**Provided passage:**
++++

Skip to content

Metrics

This topic will describe the monitoring metrics in NebulaGraph Dashboard.

Machine

Note

  • All the machine metrics listed below are for the Linux operating system.
  • The default unit for Disk and Network is byte. The unit changes with the data magnitude as the page displays. For example, when the flow is less than 1 KB/s, the unit is Bytes/s.
  • For all versions of Dashboard Enterprise Edition, the memory occupied by Buff and Cache will not be counted in the memory usage.

CPU

Parameter Description
cpu_utilization The percentage of used CPU.
cpu_idle The percentage of idled CPU.
cpu_wait The percentage of CPU waiting for IO operations.
cpu_user The percentage of CPU used by users.
cpu_system The percentage of CPU used by the system.

Memory

Parameter Description
memory_utilization The percentage of used memory.
memory_used The memory space used (not including caches).
memory_free The memory space available.

Load

Parameter Description
load_1m The average load of the system in the last 1 minute.
load_5m The average load of the system in the last 5 minutes.
load_15m The average load of the system in the last 15 minutes.

Disk

Parameter Description
disk_used_percentage The disk utilization percentage.
disk_used The disk space used.
disk_free The disk space available.
disk_readbytes The number of bytes that the system reads in the disk per second.
disk_writebytes The number of bytes that the system writes in the disk per second.
disk_readiops The number of read queries that the disk receives per second.
disk_writeiops The number of write queries that the disk receives per second.
inode_utilization The percentage of used inode.

Network

Parameter Description
network_in_rate The number of bytes that the network card receives per second.
network_out_rate The number of bytes that the network card sends out per second.
network_in_errs The number of wrong bytes that the network card receives per second.
network_out_errs The number of wrong bytes that the network card sends out per second.
network_in_packets The number of data packages that the network card receives per second.
network_out_packets The number of data packages that the network card sends out per second.

++++

**Data shown:**

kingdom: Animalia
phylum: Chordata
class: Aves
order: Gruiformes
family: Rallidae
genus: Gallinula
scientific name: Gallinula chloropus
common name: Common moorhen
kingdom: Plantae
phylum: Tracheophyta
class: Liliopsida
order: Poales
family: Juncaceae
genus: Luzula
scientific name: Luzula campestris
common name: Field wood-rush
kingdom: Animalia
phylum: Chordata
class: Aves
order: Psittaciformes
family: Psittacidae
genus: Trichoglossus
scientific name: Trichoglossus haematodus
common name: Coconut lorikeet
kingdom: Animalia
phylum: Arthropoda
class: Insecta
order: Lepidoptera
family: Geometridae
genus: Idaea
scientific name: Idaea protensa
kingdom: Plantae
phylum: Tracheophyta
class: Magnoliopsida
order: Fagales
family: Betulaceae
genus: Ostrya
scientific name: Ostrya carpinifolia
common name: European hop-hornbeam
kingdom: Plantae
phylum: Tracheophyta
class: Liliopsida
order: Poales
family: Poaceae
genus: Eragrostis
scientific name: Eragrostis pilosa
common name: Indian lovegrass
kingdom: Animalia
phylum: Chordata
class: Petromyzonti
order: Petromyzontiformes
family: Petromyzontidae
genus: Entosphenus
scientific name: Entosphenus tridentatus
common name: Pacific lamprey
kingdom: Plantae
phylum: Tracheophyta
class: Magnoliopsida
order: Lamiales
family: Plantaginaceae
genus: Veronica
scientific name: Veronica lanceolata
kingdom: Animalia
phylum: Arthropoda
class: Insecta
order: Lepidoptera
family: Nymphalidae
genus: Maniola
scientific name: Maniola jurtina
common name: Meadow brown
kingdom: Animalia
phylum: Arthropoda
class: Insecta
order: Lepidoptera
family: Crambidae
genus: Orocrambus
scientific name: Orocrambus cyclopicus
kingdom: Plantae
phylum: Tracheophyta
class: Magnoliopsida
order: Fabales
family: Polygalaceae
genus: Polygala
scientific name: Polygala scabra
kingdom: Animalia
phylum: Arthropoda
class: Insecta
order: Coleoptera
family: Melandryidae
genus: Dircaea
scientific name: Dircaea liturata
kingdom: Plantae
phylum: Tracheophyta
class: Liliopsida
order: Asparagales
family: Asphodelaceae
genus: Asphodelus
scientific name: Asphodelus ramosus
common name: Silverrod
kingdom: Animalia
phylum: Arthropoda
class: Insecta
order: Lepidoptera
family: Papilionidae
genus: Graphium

++++

**What is being asked:** Continue the NebulaGraph Dashboard metrics page after the network_out_packets row. The entries are separate material, unrelated to the NebulaGraph Dashboard metrics page.

**The reply:**
Service

Period

The period is the time range of counting metrics. It currently supports 5 seconds, 60 seconds, 600 seconds, and 3600 seconds, which respectively represent the last 5 seconds, the last 1 minute, the last 10 minutes, and the last 1 hour.

Metric methods

Parameter Description
rate The average rate of operations per second in a period.
sum The sum of operations in the period.
avg The average latency in the cycle.
P75 The 75th percentile latency.
P95 The 95th percentile latency.
P99 The 99th percentile latency.
P999 The 99.9th percentile latency.

Note

Dashboard collects the following metrics from the NebulaGraph core, but only shows the metrics that are important to it.

Graph

Parameter Description
num_active_queries The number of changes in the number of active queries.
Formula: The number of started queries minus the number of finished queries within a specified time.
num_active_sessions The number of changes in the number of active sessions.
Formula: The number of logged in sessions minus the number of logged out sessions within a specified time.
For example, when querying num_active_sessions.sum.5, if there were 10 sessions logged in and 30 sessions logged out in the last 5 seconds, the value of this metric is -20 (10-30).
num_aggregate_executors The number of executions for the Aggregation operator.
num_auth_failed_sessions_bad_username_password The number of sessions where authentication failed due to incorrect username and password.
num_auth_failed_sessions_out_of_max_allowed The number of sessions that failed to authenticate logins because the value of the parameter FLAG_OUT_OF_MAX_ALLOWED_CONNECTIONS was exceeded.
num_auth_failed_sessions The number of sessions in which login authentication failed.
num_indexscan_executors The number of executions for index scan operators.
num_killed_queries The number of killed queries.
num_opened_sessions The number of sessions connected to the server.
num_queries The number of queries.
num_query_errors_leader_changes The number of the raft leader changes due to query errors.
num_query_errors The number of query errors.
num_reclaimed_expired_sessions The number of expired sessions actively reclaimed by the server.
num_rpc_sent_to_metad_failed The number of failed RPC requests that the Graphd service sent to the Metad service.
num_rpc_sent_to_metad The number of RPC requests that the Graphd service sent to the Metad service.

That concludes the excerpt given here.